The companion painting will be built over the same collaged ground, sealed with the same pouring medium. In this painting however, the meat is replaced by synthetic pill forms. The “pills” look like elongated circles, and are painted with one, solid, fluorescent color over contact paper. The shapes are then cut out and applied to the surface, like stickers. These shapes resemble additives or pills. They are controlled, idealized forms that are perfected in factories and labs and implemented for the sake of “improvement.” Their application echoes the importance of surface to the industrial food system and its consumers.

I want the audience to be confronted with two paintings that are at once, attractive and repelling, both visually and conceptually. I want the viewer to see the meat pile and think about where it comes from and what it will soon be. How is this flesh processed? I want the viewer to understand that this meat was once a living creature and has now become part of a larger, very complex industry of mass production. I want the audience to think about how our bodies are part of this mass production. How do the choices we make influence this industry and how does this industry influence our lives?

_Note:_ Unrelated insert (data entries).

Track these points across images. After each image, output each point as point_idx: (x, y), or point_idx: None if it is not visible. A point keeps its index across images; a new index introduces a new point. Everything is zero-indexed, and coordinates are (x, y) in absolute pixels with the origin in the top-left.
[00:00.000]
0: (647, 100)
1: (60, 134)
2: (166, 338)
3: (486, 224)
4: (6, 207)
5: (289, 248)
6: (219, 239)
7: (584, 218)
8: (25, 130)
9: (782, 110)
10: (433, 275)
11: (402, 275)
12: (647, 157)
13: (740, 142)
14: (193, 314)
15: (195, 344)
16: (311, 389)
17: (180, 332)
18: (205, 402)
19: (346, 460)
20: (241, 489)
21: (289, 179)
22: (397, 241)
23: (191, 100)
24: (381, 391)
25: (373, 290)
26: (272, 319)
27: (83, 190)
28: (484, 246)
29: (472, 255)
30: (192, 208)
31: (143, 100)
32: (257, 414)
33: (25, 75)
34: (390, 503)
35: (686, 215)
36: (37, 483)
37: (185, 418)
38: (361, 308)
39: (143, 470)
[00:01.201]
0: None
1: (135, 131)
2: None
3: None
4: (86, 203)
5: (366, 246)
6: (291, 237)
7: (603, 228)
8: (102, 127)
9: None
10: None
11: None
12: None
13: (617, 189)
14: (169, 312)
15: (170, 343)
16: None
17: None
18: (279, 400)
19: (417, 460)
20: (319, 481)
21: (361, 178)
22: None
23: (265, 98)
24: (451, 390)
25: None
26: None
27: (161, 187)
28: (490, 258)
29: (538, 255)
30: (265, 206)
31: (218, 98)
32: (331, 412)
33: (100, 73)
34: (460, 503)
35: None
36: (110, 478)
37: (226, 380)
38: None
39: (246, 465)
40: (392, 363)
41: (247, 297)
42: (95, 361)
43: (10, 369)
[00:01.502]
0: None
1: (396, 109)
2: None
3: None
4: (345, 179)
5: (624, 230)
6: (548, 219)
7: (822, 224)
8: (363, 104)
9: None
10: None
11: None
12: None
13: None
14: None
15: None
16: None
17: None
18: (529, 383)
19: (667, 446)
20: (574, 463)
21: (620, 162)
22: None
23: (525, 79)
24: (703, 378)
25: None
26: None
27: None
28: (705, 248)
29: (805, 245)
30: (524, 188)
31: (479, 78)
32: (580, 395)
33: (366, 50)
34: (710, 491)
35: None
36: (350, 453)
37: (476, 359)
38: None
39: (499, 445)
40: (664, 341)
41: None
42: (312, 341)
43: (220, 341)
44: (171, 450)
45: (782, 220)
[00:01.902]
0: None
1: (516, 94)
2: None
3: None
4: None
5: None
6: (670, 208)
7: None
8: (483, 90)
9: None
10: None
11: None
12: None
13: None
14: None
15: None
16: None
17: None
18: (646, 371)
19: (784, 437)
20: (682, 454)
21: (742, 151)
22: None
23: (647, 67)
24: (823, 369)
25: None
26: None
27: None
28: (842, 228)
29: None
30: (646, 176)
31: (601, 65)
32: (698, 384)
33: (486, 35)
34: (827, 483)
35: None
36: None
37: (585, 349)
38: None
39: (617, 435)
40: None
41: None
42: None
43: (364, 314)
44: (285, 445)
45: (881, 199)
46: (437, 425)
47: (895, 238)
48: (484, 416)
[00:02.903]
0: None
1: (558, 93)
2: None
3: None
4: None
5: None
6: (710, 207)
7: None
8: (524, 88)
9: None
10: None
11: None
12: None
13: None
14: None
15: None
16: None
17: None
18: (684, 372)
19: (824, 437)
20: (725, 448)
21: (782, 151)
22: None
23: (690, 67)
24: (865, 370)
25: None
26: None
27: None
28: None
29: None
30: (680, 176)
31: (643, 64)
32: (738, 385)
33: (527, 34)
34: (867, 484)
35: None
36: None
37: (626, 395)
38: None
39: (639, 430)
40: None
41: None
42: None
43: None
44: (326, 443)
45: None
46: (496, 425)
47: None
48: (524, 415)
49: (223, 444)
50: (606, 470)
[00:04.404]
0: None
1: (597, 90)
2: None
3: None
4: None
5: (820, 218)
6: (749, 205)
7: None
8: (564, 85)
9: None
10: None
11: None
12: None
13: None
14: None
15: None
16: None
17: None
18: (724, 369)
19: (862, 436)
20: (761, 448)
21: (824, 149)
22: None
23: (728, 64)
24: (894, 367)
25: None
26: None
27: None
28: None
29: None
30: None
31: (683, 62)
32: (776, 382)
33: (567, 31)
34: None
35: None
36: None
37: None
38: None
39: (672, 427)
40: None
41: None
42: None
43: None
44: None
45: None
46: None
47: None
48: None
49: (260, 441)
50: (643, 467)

Time is expressed as the viewer reads the paintings from left to right and experiences the change or development or improvement from natural to synthetic/idealized. The paintings change from a slow read to a fast read. Time is also expressed as the paintings are read from background to foreground, from the system (the graph paper) to the systems end-product (the meat or pill forms).

Timeline:

Week 1 – attain all materials, build canvases

Week 2 – collage background, set pouring medium

Week 3 – paint,

Week 4 – finish paintings



Thursday, April 1, 2010

New Source Update

I have not really changed my source from my last update, it is still the American industrial food system - explored through an artist book. However, over the past few days I have been thinking a lot about materials, not just the materials I am using in my artist's book, but materials in general. What things are made of. Suff. I've been thinking a lot about choices artists make in terms of the materials they use to transmit their ideas. I've been thinking a lot about how things are made and where those things come from. I've been thinking a lot about the food I eat. Not should i eat meat or vegetables, but where did this chicken come from, and what does it mean to consume its body? What is the origin of this material or that? What does it mean to be made out of something? Am I the physical thing or something else. What does embodiment mean? What is my role in the food industry and moreover what is the role of my body? Clearly, I am rambling here. But I think these are important questions to ask if I could just figure out how to organize them.